I have grown accustomed to remote power on and off for my X1000. On by a small remote control mounted behind my monitor, and off by the "poff" shell command.
If I had a nickel for every time I've tried to "poff" the A1222, always getting "this model is not supported" or something like that.
So here's a little script to fix that. Just save this as s:shell/poff, then protect it with "protect s:shell/poff +s".
echo "Power Off in two seconds" Wait 2 echo >SER1:BAUD=38400/CONTROL=8N1/UNIT=1" "#s"
That's it! Obviously you could snap it off immediately without the Wait, but I did manage to invalidate my SYS: once that way, so perhaps letting the bits settle for two seconds might be preferable.

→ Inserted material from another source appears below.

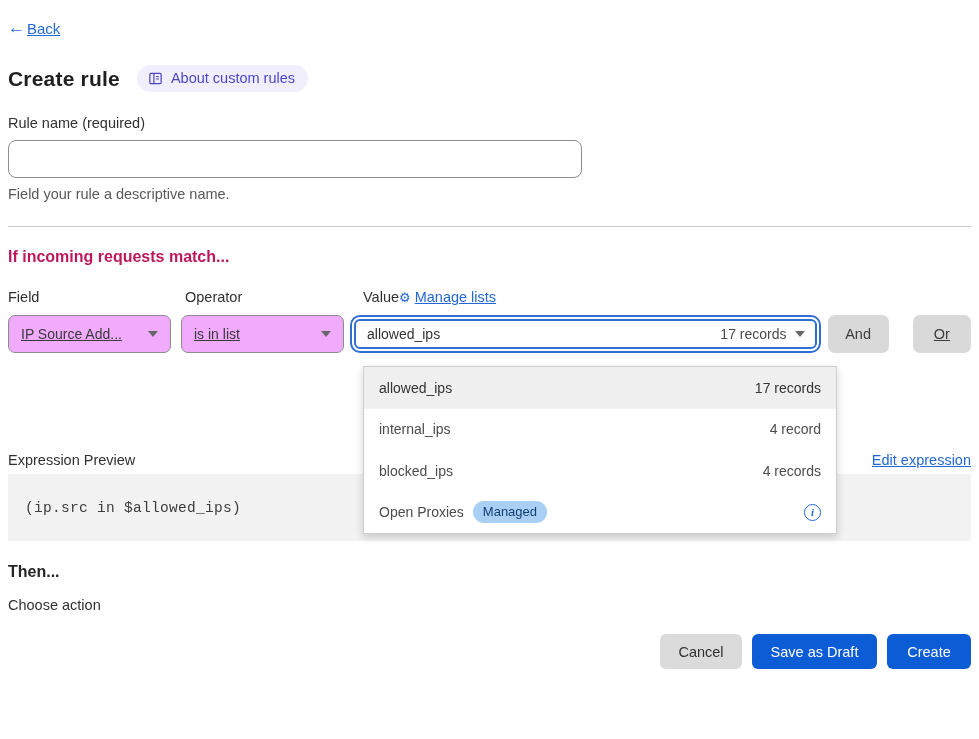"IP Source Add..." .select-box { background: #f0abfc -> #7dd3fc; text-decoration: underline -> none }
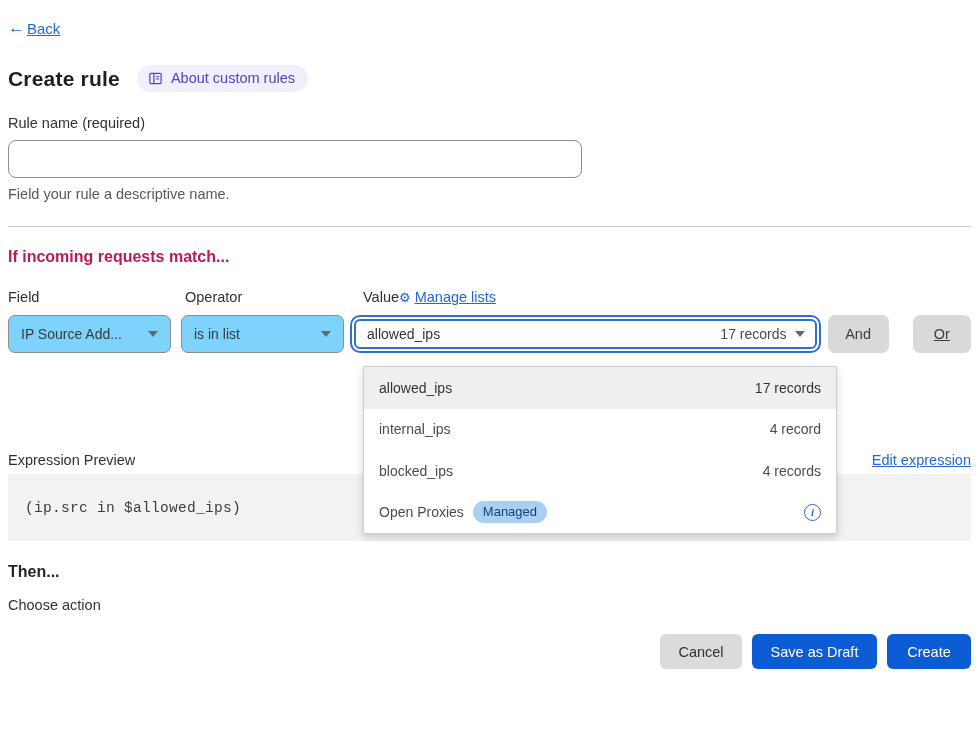"blocked_ips" div.dd-item { html: <div> <span>blocked_ips</span> <span>4 records</span> </div> -> none }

Not a big deal, but it might be handy for someone.
@LyleHaze IIRC the delay between the last write to a partition and flushing it's caches to the disk can be 5 seconds, better increase the number of seconds in the Wait command.
I'm not sure how the wait command is possibly helping here. It surely has no effect on anything else running. Isn't echo resident? If not, running echo doesn't write anything to disk does it? (except when using a redirection to a file)
@MickJT Echo doesn't delay anything nor write anything to the disk, and the Wait doesn't stop other running tasks from writing something to the disk. But if you start that "poff" shell script after stopping all applications which could write something to the disk you still have to wait up to 5 seconds before everything which may have been written to the partitions by those other, stopped applications was actually written to/copied back from caches to the disk before switching off the machine.
Your comments on the delay make sense. Even waiting five seconds is a poor substitute for actually inhibiting drive activity, then waiting for a proper response.
I originally ran it with no delay, and had to wait out a long validation on my next boot.
but it was wicked fast!
I'll look into a better way to verify that all disk io is completed.